Nothing below is to be printed except the lines between the line holding "- 理解脑科学、认知科学理论" and the line holding "- Difficulty: Students struggle to relate", inclusive, each exactly as it appears.

START EXTRACTED ENTRIES

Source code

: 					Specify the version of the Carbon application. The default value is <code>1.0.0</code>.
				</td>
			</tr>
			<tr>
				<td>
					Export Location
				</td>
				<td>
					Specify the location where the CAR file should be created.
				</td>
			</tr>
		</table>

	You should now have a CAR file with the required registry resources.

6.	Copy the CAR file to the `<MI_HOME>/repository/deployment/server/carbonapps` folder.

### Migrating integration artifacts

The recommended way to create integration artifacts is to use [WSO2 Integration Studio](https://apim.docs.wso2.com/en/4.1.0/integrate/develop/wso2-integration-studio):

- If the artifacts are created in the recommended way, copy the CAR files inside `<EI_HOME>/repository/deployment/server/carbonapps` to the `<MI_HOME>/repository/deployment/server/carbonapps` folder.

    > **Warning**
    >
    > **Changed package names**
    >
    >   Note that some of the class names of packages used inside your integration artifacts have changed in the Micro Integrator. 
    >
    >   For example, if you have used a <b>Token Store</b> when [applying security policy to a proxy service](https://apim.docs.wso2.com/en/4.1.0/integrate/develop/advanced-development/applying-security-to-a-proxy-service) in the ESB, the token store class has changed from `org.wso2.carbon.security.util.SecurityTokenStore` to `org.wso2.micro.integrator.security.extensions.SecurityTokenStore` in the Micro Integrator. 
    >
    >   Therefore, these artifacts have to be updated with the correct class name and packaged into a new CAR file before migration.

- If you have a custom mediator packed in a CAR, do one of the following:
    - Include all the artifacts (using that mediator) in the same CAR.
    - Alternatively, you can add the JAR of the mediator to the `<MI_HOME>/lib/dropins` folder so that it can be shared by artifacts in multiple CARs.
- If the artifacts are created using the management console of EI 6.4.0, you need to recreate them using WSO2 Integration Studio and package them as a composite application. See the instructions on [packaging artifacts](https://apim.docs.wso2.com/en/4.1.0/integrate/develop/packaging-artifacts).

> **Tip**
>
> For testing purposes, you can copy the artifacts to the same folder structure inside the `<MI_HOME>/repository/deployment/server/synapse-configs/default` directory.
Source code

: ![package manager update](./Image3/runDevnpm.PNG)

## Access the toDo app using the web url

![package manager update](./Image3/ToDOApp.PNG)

END EXTRACTED ENTRIES
START EXTRACTED ENTRIES

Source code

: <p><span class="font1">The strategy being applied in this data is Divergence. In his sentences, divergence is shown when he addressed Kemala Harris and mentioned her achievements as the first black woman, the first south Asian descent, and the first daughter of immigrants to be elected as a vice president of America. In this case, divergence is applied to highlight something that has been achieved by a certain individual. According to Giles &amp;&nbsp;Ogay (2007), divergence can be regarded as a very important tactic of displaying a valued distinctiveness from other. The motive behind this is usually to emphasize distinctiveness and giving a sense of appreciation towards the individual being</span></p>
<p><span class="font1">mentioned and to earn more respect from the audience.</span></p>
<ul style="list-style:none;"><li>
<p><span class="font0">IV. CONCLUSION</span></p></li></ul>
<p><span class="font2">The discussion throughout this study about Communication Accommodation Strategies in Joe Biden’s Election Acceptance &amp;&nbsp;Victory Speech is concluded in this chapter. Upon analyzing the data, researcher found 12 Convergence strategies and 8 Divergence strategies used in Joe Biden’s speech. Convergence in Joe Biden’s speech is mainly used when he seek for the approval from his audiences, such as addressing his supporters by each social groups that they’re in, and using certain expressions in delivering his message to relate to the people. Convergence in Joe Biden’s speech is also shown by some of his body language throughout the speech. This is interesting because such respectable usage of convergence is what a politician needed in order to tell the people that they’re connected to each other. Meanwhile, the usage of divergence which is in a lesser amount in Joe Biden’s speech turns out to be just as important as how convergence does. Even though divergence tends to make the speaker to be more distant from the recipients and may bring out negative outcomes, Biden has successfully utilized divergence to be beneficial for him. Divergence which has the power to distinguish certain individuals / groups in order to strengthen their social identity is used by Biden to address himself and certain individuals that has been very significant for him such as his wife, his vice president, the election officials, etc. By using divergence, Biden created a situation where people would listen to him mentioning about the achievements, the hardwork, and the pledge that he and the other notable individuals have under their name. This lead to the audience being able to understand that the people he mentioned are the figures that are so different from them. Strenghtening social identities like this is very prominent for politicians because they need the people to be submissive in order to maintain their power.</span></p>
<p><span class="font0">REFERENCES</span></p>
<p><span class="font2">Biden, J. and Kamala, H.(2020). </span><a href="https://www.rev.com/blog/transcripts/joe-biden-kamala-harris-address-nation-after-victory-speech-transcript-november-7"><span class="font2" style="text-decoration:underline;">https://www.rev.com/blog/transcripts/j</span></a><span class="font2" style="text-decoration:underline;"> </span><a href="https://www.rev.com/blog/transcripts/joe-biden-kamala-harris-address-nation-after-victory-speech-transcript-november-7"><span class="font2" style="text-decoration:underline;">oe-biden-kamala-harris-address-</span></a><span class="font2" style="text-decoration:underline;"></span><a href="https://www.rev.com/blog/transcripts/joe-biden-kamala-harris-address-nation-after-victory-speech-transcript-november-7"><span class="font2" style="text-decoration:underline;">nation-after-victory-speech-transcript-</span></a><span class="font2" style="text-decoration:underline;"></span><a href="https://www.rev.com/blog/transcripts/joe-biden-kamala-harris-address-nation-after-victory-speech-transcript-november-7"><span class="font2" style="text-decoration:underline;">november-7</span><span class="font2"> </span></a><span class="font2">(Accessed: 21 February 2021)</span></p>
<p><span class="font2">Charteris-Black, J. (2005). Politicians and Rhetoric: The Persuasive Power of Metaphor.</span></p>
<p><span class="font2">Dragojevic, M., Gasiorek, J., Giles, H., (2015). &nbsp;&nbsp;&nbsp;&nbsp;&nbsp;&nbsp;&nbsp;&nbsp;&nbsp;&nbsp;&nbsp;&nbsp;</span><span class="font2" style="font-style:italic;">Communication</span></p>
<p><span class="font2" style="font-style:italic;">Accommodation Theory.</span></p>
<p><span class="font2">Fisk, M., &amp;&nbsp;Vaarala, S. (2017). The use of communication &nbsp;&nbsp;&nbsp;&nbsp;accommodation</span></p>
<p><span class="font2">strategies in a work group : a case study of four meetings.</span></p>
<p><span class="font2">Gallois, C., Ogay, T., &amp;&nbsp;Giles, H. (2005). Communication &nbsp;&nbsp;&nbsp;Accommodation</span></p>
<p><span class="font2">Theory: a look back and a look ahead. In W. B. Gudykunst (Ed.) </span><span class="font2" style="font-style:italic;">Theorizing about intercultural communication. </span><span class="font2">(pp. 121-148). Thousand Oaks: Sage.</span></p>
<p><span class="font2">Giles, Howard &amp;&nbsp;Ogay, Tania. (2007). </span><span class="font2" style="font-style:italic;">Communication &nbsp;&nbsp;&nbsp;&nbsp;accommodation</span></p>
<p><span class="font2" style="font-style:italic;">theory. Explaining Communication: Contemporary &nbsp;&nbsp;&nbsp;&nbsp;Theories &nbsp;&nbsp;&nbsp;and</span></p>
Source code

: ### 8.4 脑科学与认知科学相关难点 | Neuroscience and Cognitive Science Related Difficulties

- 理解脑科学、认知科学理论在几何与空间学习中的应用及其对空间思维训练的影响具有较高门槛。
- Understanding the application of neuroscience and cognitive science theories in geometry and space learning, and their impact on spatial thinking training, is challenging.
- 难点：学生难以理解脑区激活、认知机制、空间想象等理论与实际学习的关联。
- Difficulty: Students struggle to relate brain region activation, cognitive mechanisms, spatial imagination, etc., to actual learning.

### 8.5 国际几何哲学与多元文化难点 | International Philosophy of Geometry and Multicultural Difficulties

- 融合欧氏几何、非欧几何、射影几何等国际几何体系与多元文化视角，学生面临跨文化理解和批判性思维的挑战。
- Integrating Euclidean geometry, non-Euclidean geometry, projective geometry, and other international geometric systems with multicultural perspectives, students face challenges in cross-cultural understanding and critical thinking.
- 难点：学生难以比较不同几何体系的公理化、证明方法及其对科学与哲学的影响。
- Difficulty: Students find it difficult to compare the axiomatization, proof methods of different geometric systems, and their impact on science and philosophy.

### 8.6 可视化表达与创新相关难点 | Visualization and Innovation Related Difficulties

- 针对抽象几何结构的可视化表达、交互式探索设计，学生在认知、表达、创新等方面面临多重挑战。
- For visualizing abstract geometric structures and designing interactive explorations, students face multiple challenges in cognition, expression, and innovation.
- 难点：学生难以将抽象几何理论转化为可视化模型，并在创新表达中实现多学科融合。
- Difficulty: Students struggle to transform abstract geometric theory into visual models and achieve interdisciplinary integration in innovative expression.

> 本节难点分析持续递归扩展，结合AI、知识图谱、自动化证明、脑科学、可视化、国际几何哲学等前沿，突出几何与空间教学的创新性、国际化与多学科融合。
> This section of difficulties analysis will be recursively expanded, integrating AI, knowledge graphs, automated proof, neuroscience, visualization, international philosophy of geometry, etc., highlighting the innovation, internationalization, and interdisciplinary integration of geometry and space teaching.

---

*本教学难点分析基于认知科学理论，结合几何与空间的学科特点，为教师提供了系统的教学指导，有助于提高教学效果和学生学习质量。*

END EXTRACTED ENTRIES
START EXTRACTED ENTRIES

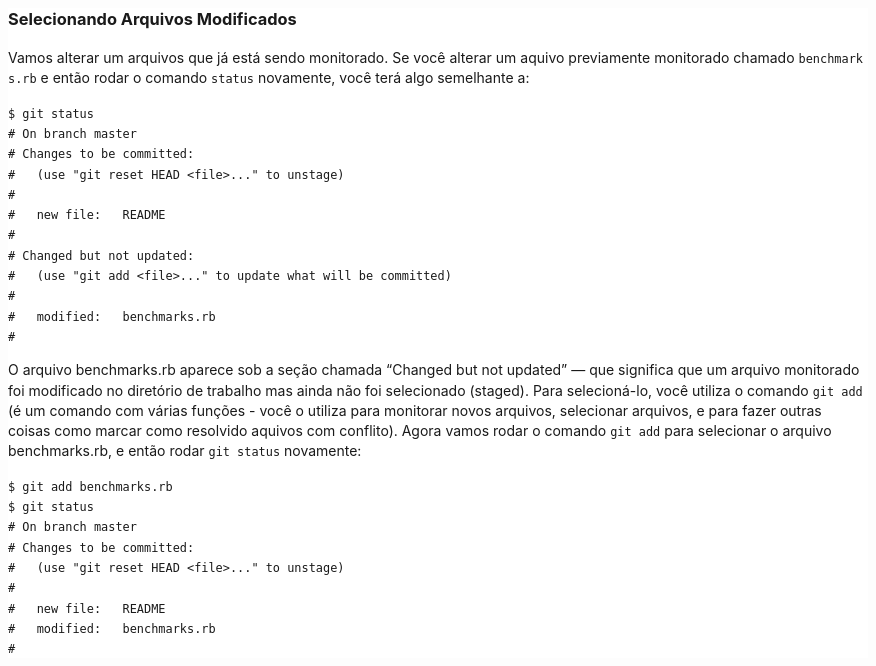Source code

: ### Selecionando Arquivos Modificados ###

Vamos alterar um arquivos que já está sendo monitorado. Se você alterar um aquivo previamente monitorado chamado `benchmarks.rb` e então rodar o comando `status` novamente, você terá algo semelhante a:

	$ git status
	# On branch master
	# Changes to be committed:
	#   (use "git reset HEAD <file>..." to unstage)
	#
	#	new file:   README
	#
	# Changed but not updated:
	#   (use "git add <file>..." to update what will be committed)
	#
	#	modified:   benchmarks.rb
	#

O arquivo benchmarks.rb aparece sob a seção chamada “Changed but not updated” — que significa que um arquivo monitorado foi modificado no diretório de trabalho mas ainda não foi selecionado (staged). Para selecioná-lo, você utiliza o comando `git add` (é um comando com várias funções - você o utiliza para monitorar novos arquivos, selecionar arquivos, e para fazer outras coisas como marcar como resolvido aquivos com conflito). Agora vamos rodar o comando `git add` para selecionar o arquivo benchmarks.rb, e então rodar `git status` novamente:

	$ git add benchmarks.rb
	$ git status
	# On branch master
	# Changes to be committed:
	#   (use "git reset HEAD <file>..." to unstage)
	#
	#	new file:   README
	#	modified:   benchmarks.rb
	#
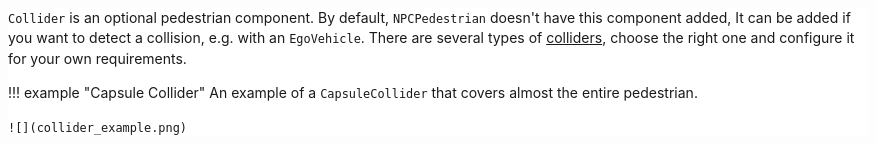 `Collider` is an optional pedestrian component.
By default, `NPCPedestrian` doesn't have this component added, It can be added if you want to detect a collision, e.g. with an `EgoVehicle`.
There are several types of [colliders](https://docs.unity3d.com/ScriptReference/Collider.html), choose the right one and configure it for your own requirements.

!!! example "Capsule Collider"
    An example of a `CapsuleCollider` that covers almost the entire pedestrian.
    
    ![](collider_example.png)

END EXTRACTED ENTRIES

* TASK RESULT *
- 理解脑科学、认知科学理论在几何与空间学习中的应用及其对空间思维训练的影响具有较高门槛。
- Understanding the application of neuroscience and cognitive science theories in geometry and space learning, and their impact on spatial thinking training, is challenging.
- 难点：学生难以理解脑区激活、认知机制、空间想象等理论与实际学习的关联。
- Difficulty: Students struggle to relate brain region activation, cognitive mechanisms, spatial imagination, etc., to actual learning.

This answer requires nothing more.